(Collected data)
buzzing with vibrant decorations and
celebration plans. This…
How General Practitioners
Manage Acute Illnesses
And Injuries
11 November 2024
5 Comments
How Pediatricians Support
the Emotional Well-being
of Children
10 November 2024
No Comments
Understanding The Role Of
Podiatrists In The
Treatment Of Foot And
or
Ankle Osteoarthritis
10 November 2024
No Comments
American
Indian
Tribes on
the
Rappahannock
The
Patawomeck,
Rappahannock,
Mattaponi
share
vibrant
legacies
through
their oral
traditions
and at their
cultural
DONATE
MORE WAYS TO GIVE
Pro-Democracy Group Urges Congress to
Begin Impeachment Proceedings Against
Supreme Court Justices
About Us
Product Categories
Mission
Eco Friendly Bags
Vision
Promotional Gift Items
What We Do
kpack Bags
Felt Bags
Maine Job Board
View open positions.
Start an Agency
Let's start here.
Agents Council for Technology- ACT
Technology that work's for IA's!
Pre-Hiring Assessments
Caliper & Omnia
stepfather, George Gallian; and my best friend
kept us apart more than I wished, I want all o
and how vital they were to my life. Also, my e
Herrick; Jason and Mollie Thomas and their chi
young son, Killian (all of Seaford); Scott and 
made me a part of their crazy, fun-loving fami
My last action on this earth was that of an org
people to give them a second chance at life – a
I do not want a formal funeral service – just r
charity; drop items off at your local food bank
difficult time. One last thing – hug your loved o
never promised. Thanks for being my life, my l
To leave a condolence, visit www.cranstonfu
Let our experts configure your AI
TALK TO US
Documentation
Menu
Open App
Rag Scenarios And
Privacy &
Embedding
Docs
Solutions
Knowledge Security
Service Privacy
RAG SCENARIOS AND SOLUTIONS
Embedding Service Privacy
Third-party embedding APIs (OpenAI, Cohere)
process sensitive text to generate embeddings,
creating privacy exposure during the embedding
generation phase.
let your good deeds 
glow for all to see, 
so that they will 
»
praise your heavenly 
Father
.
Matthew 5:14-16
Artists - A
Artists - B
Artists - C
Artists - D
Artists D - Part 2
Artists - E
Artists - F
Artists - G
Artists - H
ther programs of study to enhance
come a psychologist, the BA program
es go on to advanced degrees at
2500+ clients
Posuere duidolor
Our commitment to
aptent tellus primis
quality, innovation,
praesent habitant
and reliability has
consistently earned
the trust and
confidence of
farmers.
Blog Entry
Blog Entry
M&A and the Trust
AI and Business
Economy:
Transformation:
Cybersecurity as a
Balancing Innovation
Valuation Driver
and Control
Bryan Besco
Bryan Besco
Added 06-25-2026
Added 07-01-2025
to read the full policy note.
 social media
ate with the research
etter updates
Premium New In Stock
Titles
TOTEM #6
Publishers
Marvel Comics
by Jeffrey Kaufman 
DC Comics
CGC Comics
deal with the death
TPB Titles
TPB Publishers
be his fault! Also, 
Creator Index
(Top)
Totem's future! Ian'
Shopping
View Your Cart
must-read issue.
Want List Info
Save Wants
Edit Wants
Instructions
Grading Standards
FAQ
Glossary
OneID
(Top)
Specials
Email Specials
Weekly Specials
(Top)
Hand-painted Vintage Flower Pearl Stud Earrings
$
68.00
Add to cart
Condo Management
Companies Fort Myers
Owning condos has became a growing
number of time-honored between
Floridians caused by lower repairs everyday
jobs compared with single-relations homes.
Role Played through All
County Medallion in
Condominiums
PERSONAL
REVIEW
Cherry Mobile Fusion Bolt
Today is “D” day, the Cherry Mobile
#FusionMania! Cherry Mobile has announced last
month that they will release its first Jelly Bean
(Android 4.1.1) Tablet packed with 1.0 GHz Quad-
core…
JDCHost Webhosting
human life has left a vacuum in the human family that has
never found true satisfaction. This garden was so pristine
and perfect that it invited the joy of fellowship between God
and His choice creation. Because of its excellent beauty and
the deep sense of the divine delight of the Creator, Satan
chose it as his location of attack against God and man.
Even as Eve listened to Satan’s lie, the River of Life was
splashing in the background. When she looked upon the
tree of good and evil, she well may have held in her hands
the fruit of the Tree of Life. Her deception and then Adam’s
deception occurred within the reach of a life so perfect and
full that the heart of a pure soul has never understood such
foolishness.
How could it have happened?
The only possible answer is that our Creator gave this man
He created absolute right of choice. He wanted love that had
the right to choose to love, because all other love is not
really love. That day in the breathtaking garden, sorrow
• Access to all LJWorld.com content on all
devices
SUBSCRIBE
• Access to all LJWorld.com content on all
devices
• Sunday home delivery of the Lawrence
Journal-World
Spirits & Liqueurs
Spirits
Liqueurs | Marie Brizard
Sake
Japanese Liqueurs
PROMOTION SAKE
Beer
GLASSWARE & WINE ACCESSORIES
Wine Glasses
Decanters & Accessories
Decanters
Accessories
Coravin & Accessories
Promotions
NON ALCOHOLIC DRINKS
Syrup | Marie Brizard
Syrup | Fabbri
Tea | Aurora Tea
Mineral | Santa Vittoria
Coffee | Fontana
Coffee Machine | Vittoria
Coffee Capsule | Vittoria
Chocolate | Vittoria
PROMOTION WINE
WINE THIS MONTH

PROBLEM
From the records above, pull out each line that has "Vittoria".

REPLY
Mineral | Santa Vittoria
Coffee Machine | Vittoria
Coffee Capsule | Vittoria
Chocolate | Vittoria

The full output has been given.